Multi-Master Conflicts

Length: 751 words; Published: April 1, 2014; Updated: October 7, 2019; Category: Splits & Topology; Type: Troubleshooting

These types of conflicts relate to multi-master database environments and typically involve inconsistencies of row amongst nodes.

Scenario

To understand this better, consider a situation in a multi-master replication system in which users can submit updates to any database node. There may be an instance in which two nodes attempt to change the same row in a database, but with different values. Galera Cluster copes with situations such as this by using certification-based replication.

Troubleshooting

There are a few techniques available to log and monitor problems that may indicate multi-master conflicts. They can be enabled with the wsrep_debug option. This instructs the node to include additional debugging information in the server output log. You can enable it through the configuration file with a line like so:

wsrep_debug=ON

Once you turn debugging on, you can use monitoring software to watch for row conflicts. Below is an example of a log entry that indicates a conflict as described above:

110906 17:45:01 [Note] WSREP:
    BF kill (1, seqno: 16962377), victim:
    (140588996478720 4) trx: 35525064
110906 17:45:01 [Note] WSREP:
    Aborting query: commit
110906 17:45:01 [Note] WSREP:
    kill trx QUERY_COMMITTING for 35525064
110906 17:45:01 [Note] WSREP:
    commit failed for reason: 3, seqno: -1

Warning

In addition to useful debugging information, this parameter also causes the database server to print authentication information, (that is, passwords), to the error logs.

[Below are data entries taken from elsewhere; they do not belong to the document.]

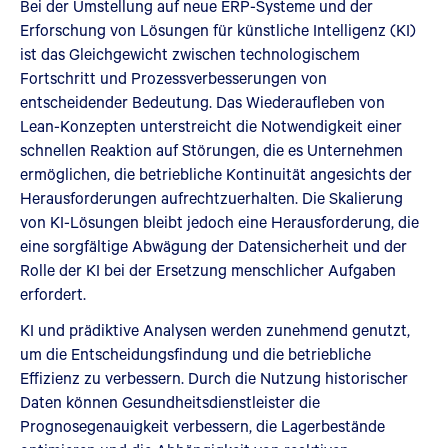
Bei der Umstellung auf neue ERP-Systeme und der
Erforschung von Lösungen für künstliche Intelligenz (KI)
ist das Gleichgewicht zwischen technologischem
Fortschritt und Prozessverbesserungen von
entscheidender Bedeutung. Das Wiederaufleben von
Lean-Konzepten unterstreicht die Notwendigkeit einer
schnellen Reaktion auf Störungen, die es Unternehmen
ermöglichen, die betriebliche Kontinuität angesichts der
Herausforderungen aufrechtzuerhalten. Die Skalierung
von KI-Lösungen bleibt jedoch eine Herausforderung, die
eine sorgfältige Abwägung der Datensicherheit und der
Rolle der KI bei der Ersetzung menschlicher Aufgaben
erfordert.
KI und prädiktive Analysen werden zunehmend genutzt,
um die Entscheidungsfindung und die betriebliche
Effizienz zu verbessern. Durch die Nutzung historischer
Daten können Gesundheitsdienstleister die
Prognosegenauigkeit verbessern, die Lagerbestände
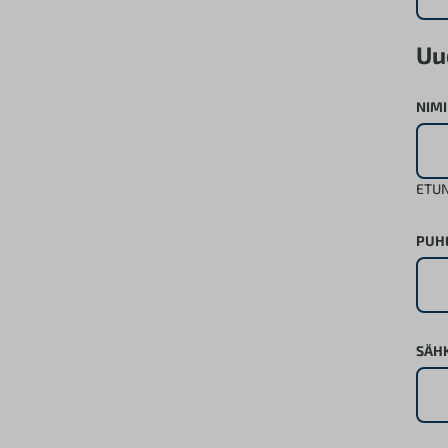
Uu
NIMI
ETUN
PUH
SÄH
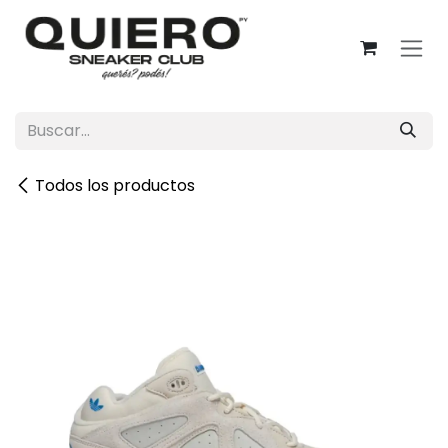
Ir al contenido
Todos los productos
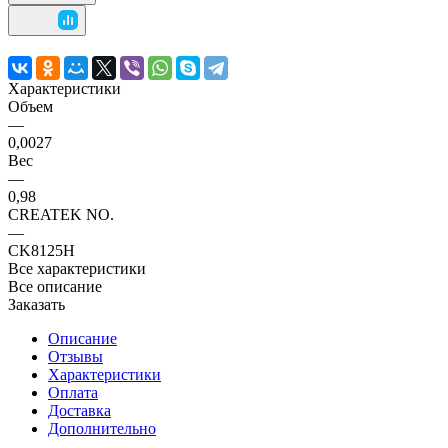
Характеристики
Объем
—
0,0027
Вес
—
0,98
CREATEK NO.
—
CK8125H
Все характеристики
Все описание
Заказать
Описание
Отзывы
Характеристики
Оплата
Доставка
Дополнительно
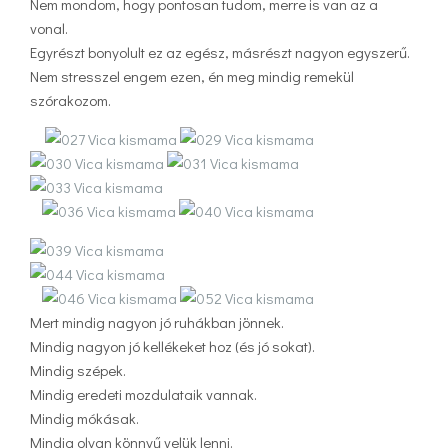
Nem mondom, hogy pontosan tudom, merre is van az a
vonal.
Egyrészt bonyolult ez az egész, másrészt nagyon egyszerű.
Nem stresszel engem ezen, én meg mindig remekül
szórakozom.
Mert mindig nagyon jó ruhákban jönnek.
Mindig nagyon jó kellékeket hoz (és jó sokat).
Mindig szépek.
Mindig eredeti mozdulataik vannak.
Mindig mókásak.
Mindig olyan könnyű velük lenni.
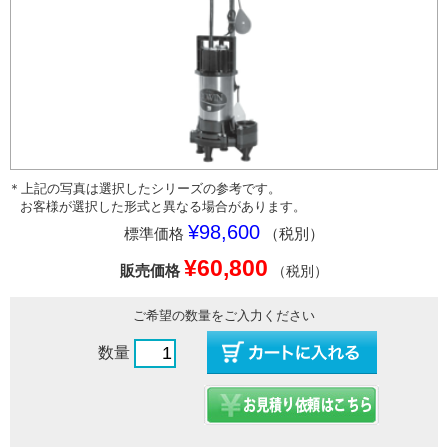
＊上記の写真は選択したシリーズの参考です。
お客様が選択した形式と異なる場合があります。
¥98,600
標準価格
（税別）
¥60,800
販売価格
（税別）
ご希望の数量をご入力ください
数量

Do not enable it in production environments.

If you develop your own notification system, you can use status variables to watch for conflicts. Below is an example of how you might manually retrieve this information. You would simply incorporate something similar into your scripts or customized program.

SHOW STATUS LIKE 'wsrep_local_bf_aborts';

+-----------------------+-------+
| Variable_name         | Value |
+-----------------------+-------+
| wsrep_local_bf_aborts | 333   |
+-----------------------+-------+

SHOW STATUS LIKE 'wsrep_local_cert_failures';

+---------------------------+-------+
| Variable_name             | Value |
+---------------------------+-------+
| wsrep_local_cert_failures | 333   |
+---------------------------+-------+

wsrep_local_bf_aborts returns the total number of local transactions aborted by slave transactions while in execution. wsrep_local_cert_failures provides the total number of transactions that have failed certification tests.

You can enable conflict logging features with wsrep_log_conflicts and cert.log_conflicts. Just add the following lines to the configuration file (i.e., my.cnf):

wsrep_log_conflicts=ON
wsrep_provider_options="cert.log_conflicts=YES"

These parameters enable different forms of conflict logging on the database server. When turned on, the node logs additional information about the conflicts it encounters. For instance, it will log the name of the table and schema where the conflict occurred and the actual values for the keys that produced the conflict. Below is an example of such a log entry:

7:51:13 [Note] WSREP: trx conflict for key (1,FLAT8)056eac38 0989cb96:
source: cdeae866-d4a8-11e3-bd84-479ea1a1e941 version: 3 local: 1 state:
MUST_ABORT flags: 1 conn_id: 160285 trx_id: 29755710 seqnos (l: 643424,
g: 8749173, s: 8749171, d: 8749171, ts: 12637975935482109) <--X-->
source: 5af493da-d4ab-11e3-bfe0-16ba14bdca37 version: 3 local: 0 state:
APPLYING flags: 1 conn_id: 157852 trx_id: 26224969 seqnos (l: 643423,
g: 8749172, s: 8749171, d: 8749170, ts: 12637839897662340)

Solution

When two transactions are conflicting, the later of the two is rolled back by the cluster. The client application registers this rollback as a deadlock error. Ideally, the client application should retry the deadlocked transaction. However, not all client applications have this logic built in.

If you encounter this problem, you can set the node to attempt to auto-commit the deadlocked transactions on behalf of the client application. You would do this with the wsrep_retry_autocommit parameter. Just enter the following to the configuration file:

wsrep_retry_autocommit=4

When a transaction fails the certification test due to a cluster-wide conflict, this parameter tells the node how many times you want it to retry the transaction before returning a deadlock error. In the example line above, it’s set to four times.

Retrying only applies to auto-commit transactions, as retrying is not safe for multi-statement transactions.

Work-Around

While Galera Cluster resolves multi-master conflicts automatically, there are steps you can take to minimize the frequency of their occurrence.

  • First, analyze the hot-spot and see if you can change the application logic to catch deadlock exceptions.
  • Next, enable retrying logic at the node level using the wsrep_retry_autocommit parameter.
  • Last, limit the number of master nodes or switch to a master-slave model.

If you can filter out access to the hot-spot table, it may be enough to treat writes only to the hot-spot table as master-slave.